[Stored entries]
________________
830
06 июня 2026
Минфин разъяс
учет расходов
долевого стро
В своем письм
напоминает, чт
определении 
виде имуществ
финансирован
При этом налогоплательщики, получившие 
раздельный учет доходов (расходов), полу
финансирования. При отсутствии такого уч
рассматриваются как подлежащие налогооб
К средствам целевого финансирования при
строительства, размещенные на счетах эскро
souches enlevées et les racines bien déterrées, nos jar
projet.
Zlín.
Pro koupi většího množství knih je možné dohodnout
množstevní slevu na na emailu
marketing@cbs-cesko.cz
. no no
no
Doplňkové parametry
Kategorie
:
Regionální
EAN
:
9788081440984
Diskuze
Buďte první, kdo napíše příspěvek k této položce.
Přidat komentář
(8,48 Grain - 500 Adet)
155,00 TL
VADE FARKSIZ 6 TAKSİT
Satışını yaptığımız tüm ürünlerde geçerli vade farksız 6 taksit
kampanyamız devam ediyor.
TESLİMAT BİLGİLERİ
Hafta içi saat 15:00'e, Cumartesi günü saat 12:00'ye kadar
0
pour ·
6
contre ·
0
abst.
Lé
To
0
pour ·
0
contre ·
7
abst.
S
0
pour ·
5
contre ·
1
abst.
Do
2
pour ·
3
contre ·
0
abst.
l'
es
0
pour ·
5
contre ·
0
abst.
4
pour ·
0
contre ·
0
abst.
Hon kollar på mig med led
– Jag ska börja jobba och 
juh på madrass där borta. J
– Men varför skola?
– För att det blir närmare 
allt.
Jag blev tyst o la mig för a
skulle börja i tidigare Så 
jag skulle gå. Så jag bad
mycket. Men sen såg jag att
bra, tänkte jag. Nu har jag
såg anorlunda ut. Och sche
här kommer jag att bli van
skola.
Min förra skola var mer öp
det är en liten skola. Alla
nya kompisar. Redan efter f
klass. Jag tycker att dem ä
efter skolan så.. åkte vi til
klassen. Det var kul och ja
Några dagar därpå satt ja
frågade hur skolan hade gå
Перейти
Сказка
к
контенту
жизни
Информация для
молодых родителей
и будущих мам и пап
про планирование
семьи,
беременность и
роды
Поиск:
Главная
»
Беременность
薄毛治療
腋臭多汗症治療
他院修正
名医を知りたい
________________
* [ABOUT THIS TASK]
Restate the records word for word, keeping every line.

* [TASK RESPONSE]
830
06 июня 2026
Минфин разъяс
учет расходов
долевого стро
В своем письм
напоминает, чт
определении 
виде имуществ
финансирован
При этом налогоплательщики, получившие 
раздельный учет доходов (расходов), полу
финансирования. При отсутствии такого уч
рассматриваются как подлежащие налогооб
К средствам целевого финансирования при
строительства, размещенные на счетах эскро
souches enlevées et les racines bien déterrées, nos jar
projet.
Zlín.
Pro koupi většího množství knih je možné dohodnout
množstevní slevu na na emailu
marketing@cbs-cesko.cz
. no no
no
Doplňkové parametry
Kategorie
:
Regionální
EAN
:
9788081440984
Diskuze
Buďte první, kdo napíše příspěvek k této položce.
Přidat komentář
(8,48 Grain - 500 Adet)
155,00 TL
VADE FARKSIZ 6 TAKSİT
Satışını yaptığımız tüm ürünlerde geçerli vade farksız 6 taksit
kampanyamız devam ediyor.
TESLİMAT BİLGİLERİ
Hafta içi saat 15:00'e, Cumartesi günü saat 12:00'ye kadar
0
pour ·
6
contre ·
0
abst.
Lé
To
0
pour ·
0
contre ·
7
abst.
S
0
pour ·
5
contre ·
1
abst.
Do
2
pour ·
3
contre ·
0
abst.
l'
es
0
pour ·
5
contre ·
0
abst.
4
pour ·
0
contre ·
0
abst.
Hon kollar på mig med led
– Jag ska börja jobba och 
juh på madrass där borta. J
– Men varför skola?
– För att det blir närmare 
allt.
Jag blev tyst o la mig för a
skulle börja i tidigare Så 
jag skulle gå. Så jag bad
mycket. Men sen såg jag att
bra, tänkte jag. Nu har jag
såg anorlunda ut. Och sche
här kommer jag att bli van
skola.
Min förra skola var mer öp
det är en liten skola. Alla
nya kompisar. Redan efter f
klass. Jag tycker att dem ä
efter skolan så.. åkte vi til
klassen. Det var kul och ja
Några dagar därpå satt ja
frågade hur skolan hade gå
Перейти
Сказка
к
контенту
жизни
Информация для
молодых родителей
и будущих мам и пап
про планирование
семьи,
беременность и
роды
Поиск:
Главная
»
Беременность
薄毛治療
腋臭多汗症治療
他院修正
名医を知りたい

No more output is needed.